Quite a few of the contributors, such as Lord Patten and the composer Sir James MacMillan, have been inspired by the teaching and example of Pope Francis on mercy, but also by the clarity of Pope Benedict, for whom mercy is a frequent theme. There is, they see, a continuity in the teaching of two popes of contrasting personality. That is the continuity of the Church, and it comes from facing the
challenge of Scripture, calling us again and again to mercy and compassion.
Other contributors, from their involvement in charities such as the St Vincent de Paul Society (SVP), lay the emphasis on the experience of mercy, in ourselves in the form of forgiveness and acceptance, and through ourselves to others in the form of compassion.
It is not enough just to think about mercy, but to “do the truth in charity”, in St Paul’s words. Blessed Frédéric Ozanam, founder of the SVP, saw that this was the way to put flesh on the faith of university students in Paris after the rationalist onslaught of the French Revolution.
“The best lesson,” he wrote, “would be to show them the salutary spectacle of Our Lord Jesus Christ and his wounds in the persons of poor people”.
We learn mercy from our encounter with people; we learn it from pictures too.

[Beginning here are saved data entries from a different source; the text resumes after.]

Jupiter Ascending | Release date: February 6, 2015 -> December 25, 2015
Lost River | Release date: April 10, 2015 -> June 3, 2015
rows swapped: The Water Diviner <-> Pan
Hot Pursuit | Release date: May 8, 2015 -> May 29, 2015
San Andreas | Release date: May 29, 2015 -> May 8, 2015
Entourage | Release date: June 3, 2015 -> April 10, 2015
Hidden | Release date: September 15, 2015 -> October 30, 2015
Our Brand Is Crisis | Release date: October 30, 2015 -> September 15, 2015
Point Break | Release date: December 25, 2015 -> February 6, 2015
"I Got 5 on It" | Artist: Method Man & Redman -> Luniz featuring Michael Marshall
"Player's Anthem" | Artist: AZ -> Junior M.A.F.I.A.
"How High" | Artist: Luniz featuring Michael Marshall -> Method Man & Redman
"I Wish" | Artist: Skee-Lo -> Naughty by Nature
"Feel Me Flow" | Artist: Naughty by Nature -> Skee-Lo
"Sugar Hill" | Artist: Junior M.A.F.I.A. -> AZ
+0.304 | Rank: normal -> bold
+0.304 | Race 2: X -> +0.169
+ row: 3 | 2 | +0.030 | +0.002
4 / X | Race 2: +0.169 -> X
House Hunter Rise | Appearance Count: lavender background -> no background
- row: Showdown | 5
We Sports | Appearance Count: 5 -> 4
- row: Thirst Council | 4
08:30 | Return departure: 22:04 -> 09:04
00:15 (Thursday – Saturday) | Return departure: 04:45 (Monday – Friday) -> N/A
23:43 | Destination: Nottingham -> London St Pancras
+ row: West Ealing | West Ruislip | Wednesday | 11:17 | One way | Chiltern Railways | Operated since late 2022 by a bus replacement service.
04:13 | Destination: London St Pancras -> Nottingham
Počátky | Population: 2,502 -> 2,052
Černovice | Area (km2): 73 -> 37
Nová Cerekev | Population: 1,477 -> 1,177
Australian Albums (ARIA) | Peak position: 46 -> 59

Sister Jane Livesey, Superior General of the Congregation of Jesus, points out the profound effect on Pope Francis of a painting, Caravaggio’s Call of Matthew in the French Church of St Louis in Rome.
That painting gave resonance to his motto, drawn from St Bede, Miserando atque eligendo, “a sinner whom the Lord has looked upon”. There is plenty of good material here for daily reflection as we enter the Year of Mercy.